Our paper from CHI 2009 seems to have made it to the ACM Digital Library. Essentially, we revisit Johanna Koljonen’s Knudepunkt paper on the “360 degree illusion” as a larp design ideal, connect it with the TING illusion of alternate reality games and show how the cocktail has been applied in two pervasive games, Momentum and Interference.
Pervasive games are staged in reality and their main attractiveness is generated by using reality as a resource in the game. Yet, most pervasive games that use mobile and location-based technology use reality only in a weak sense, as the location for a computerized game. In this article we analyze two game practices, Nordic style live action role-playing (larp) and alternate reality games (ARG), that instead use reality as their main game resource. We analyze how they go about creating a believable game world and encourage the players to actively take part in this world. We present two example games that do the same with the support of technology, effectively realizing an immersive game world through a combination of physical play and technology-supported play.
(If you can’t access ACM Digital Library, just drop me an email and I’ll be happy to send a pdf your way.)

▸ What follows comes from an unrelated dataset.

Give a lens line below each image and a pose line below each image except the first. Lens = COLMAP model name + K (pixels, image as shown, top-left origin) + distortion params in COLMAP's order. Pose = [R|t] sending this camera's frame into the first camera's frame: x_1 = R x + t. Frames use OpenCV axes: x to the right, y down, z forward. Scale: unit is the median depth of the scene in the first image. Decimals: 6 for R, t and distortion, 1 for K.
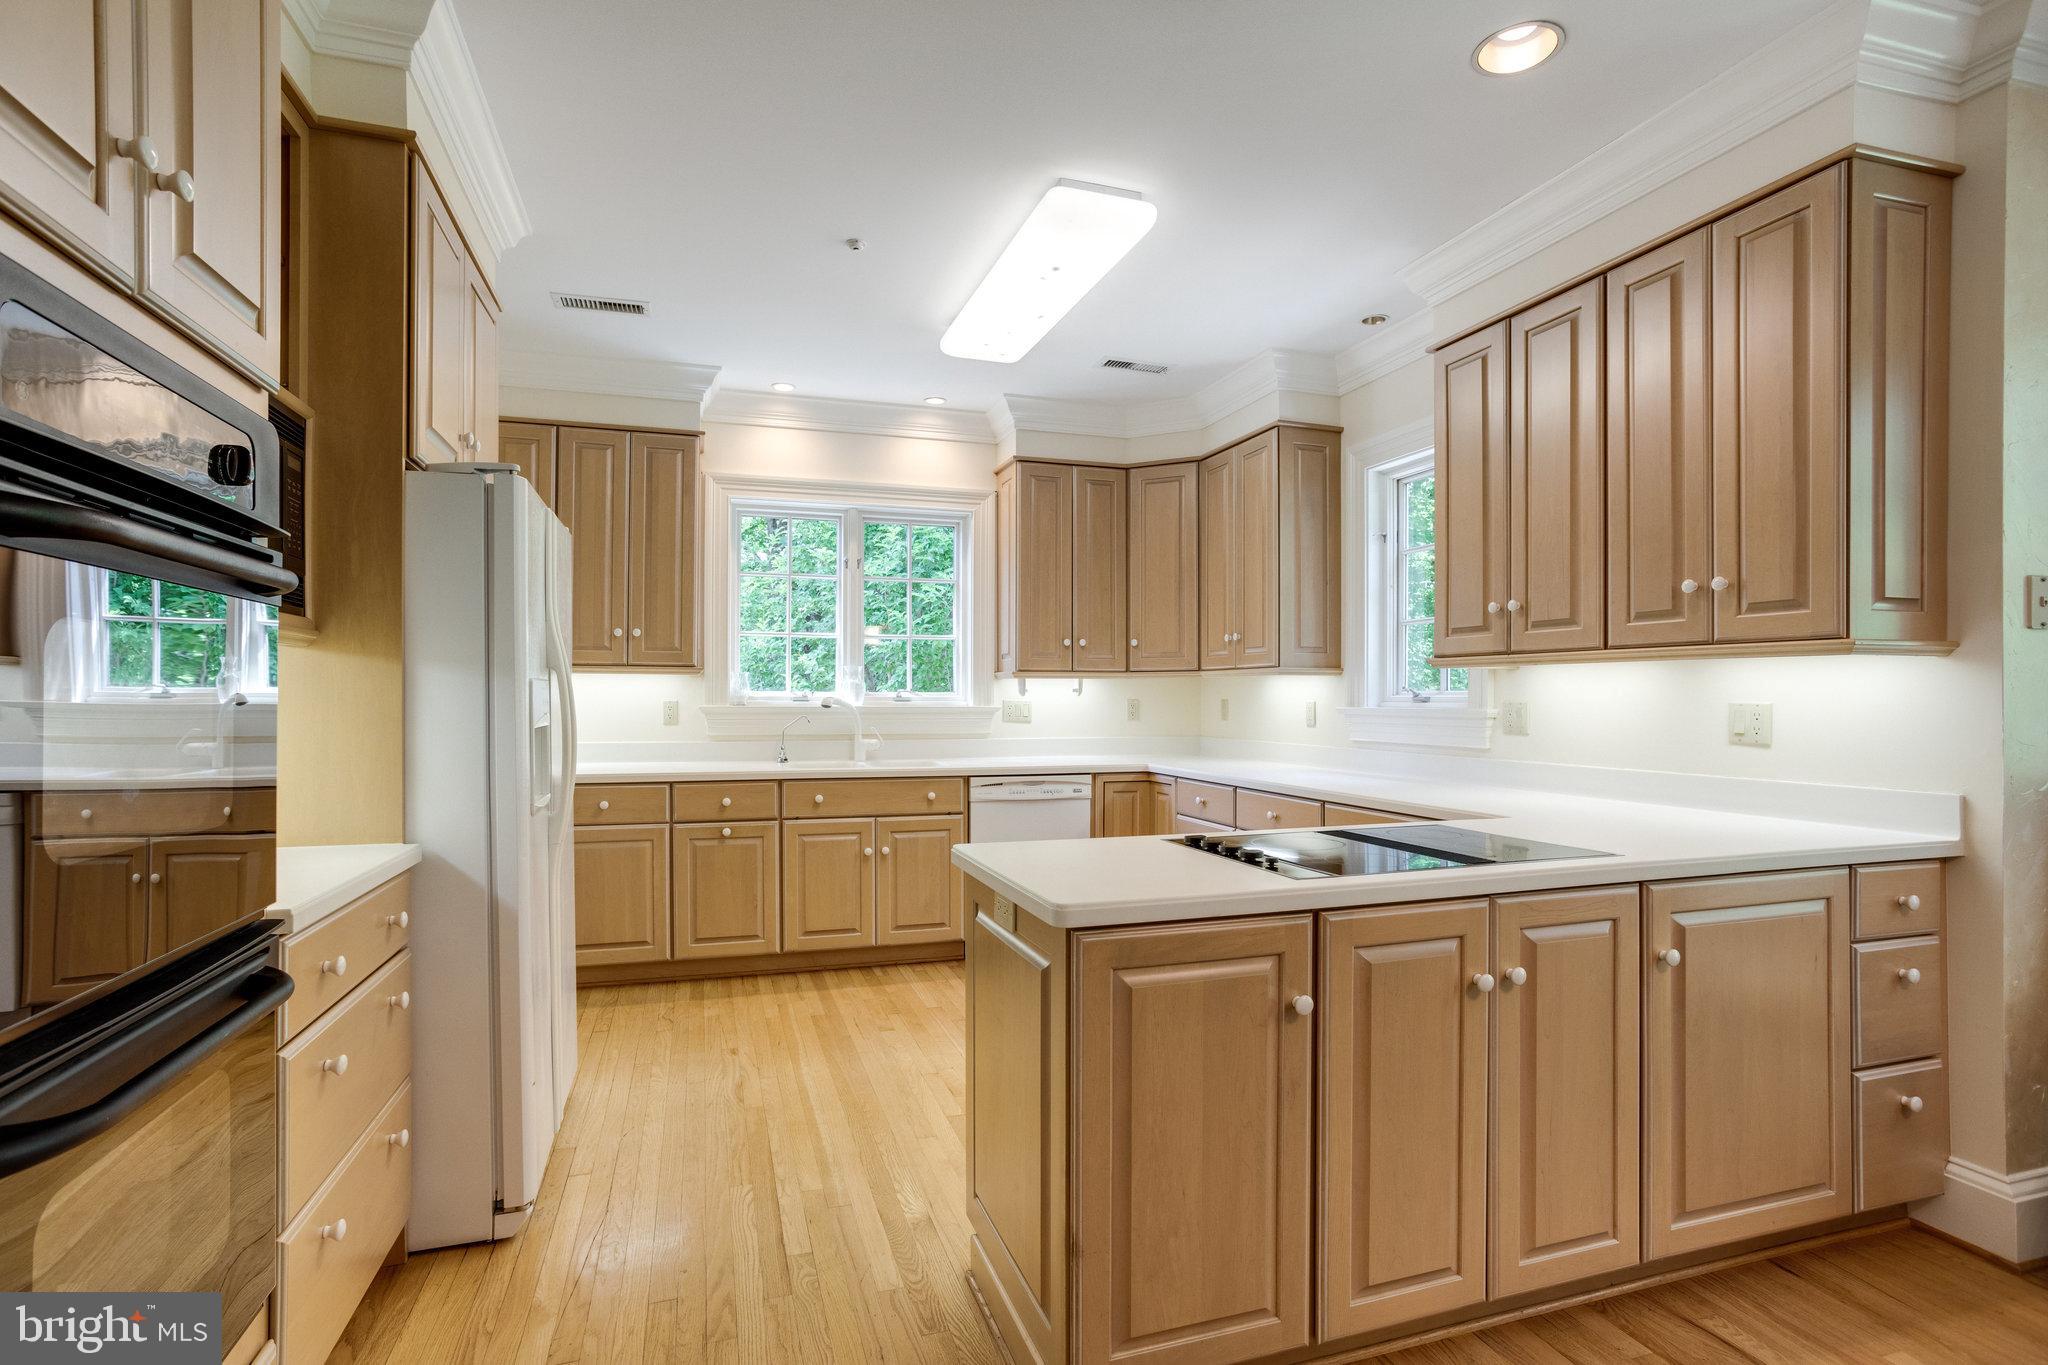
lens RADIAL K [[980.6, 0, 1020.2], [0, 980.6, 692.3], [0, 0, 1]] dist [-0.030578, 0.018919]
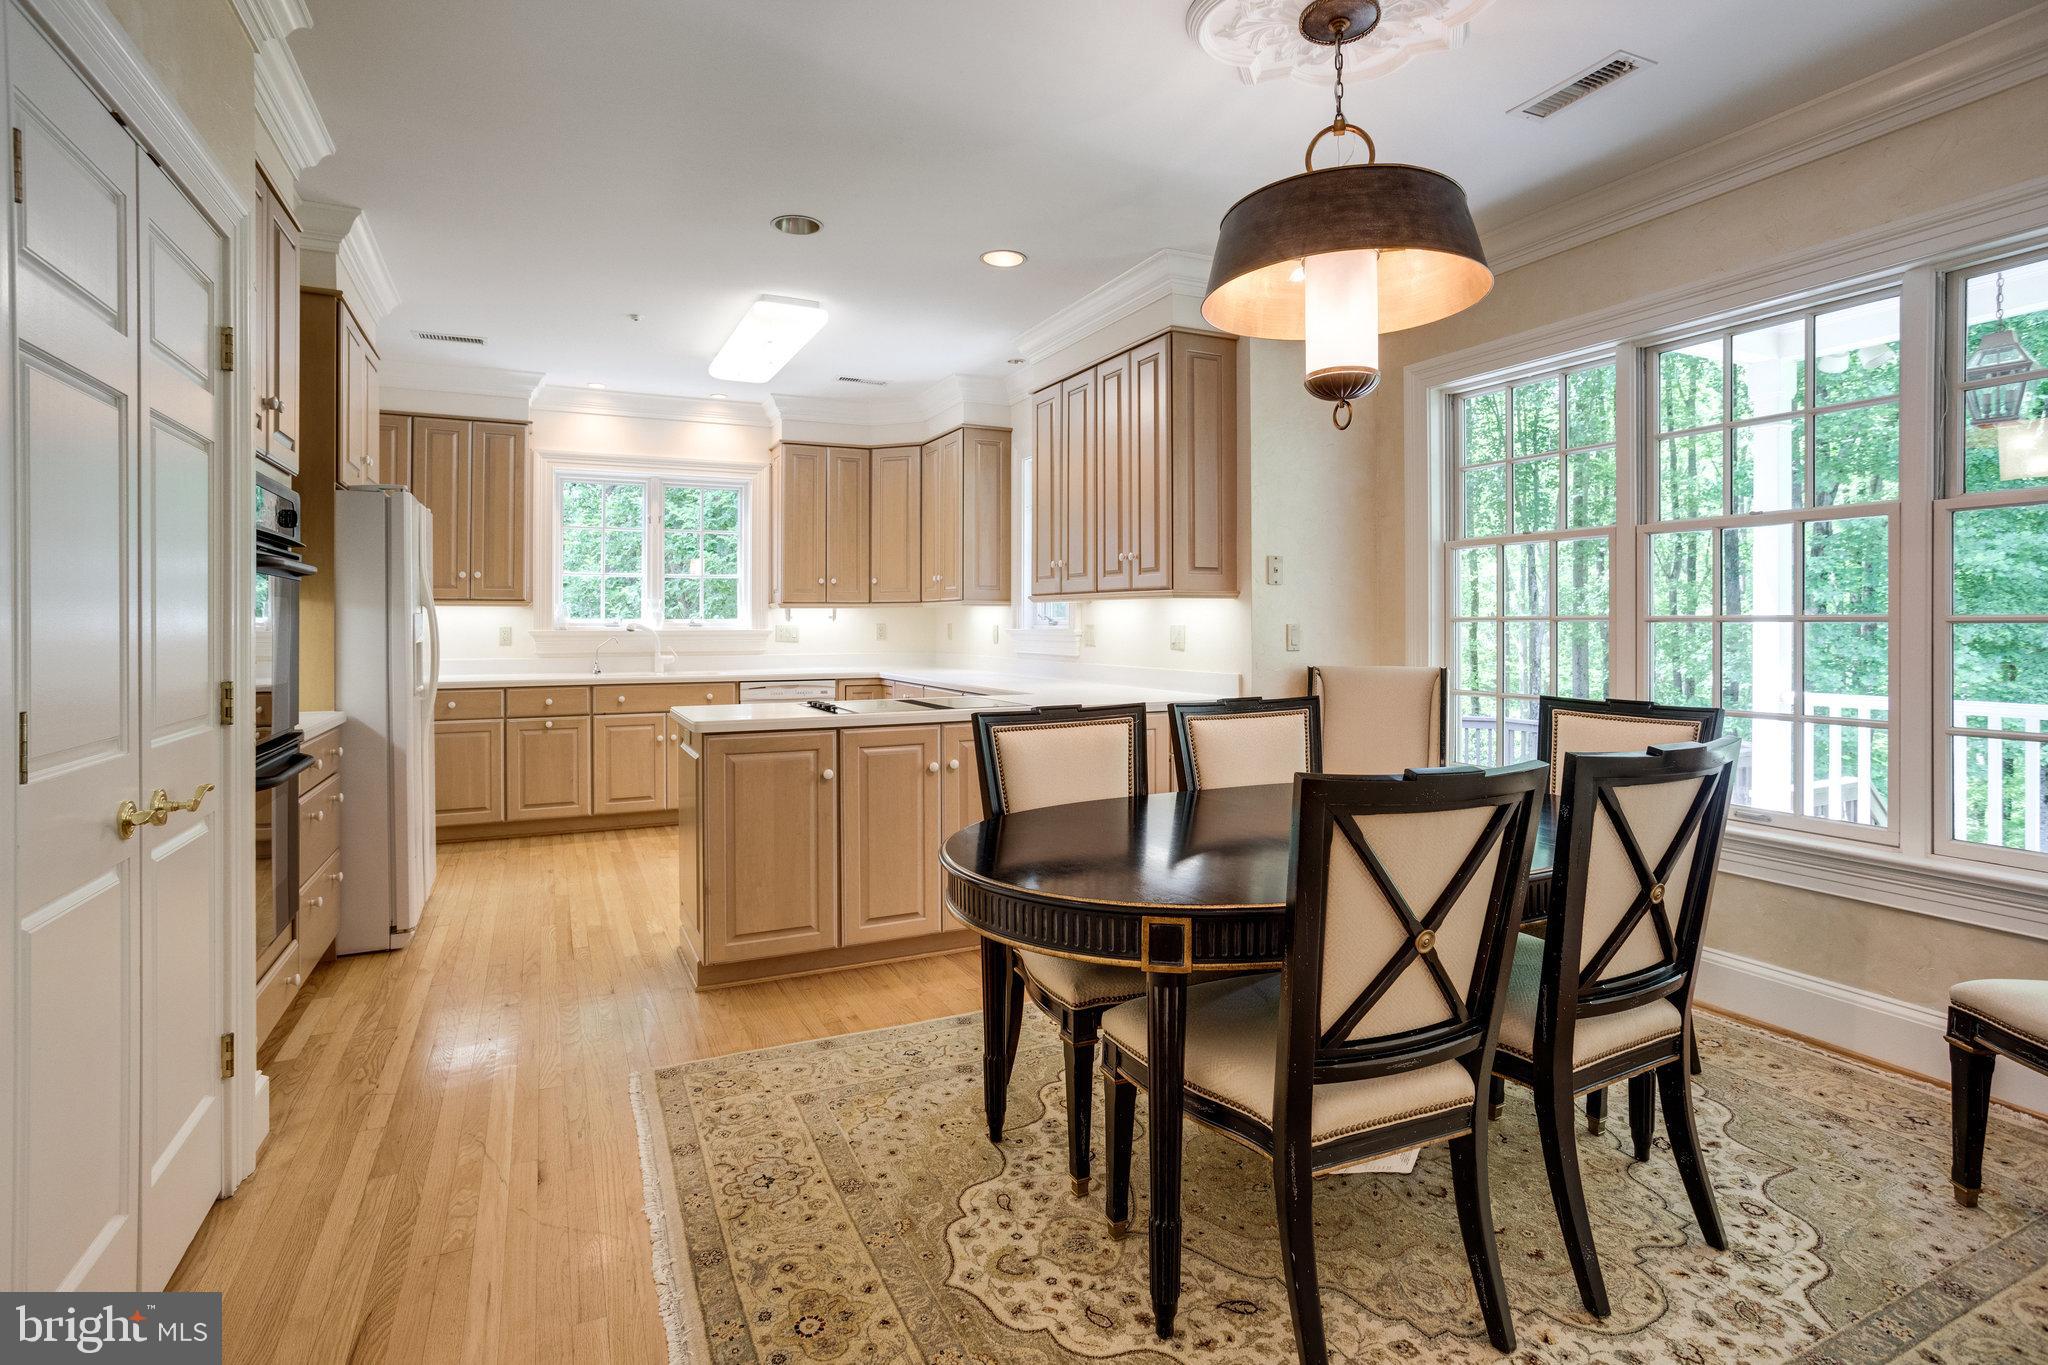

The CHI reviewers disagreed with our original use of Peirce’s semiotics (after the rebuttal round), so we had to do a quick fix and change every occurrence of indexicality to more ambiguous “authenticity”, inspired by this cool paper. If you like our use of Peirce, you should know that we changed almost nothing but the terms like “indexical activity” and “indexical environment” and lost a few paragraphs of semiotics.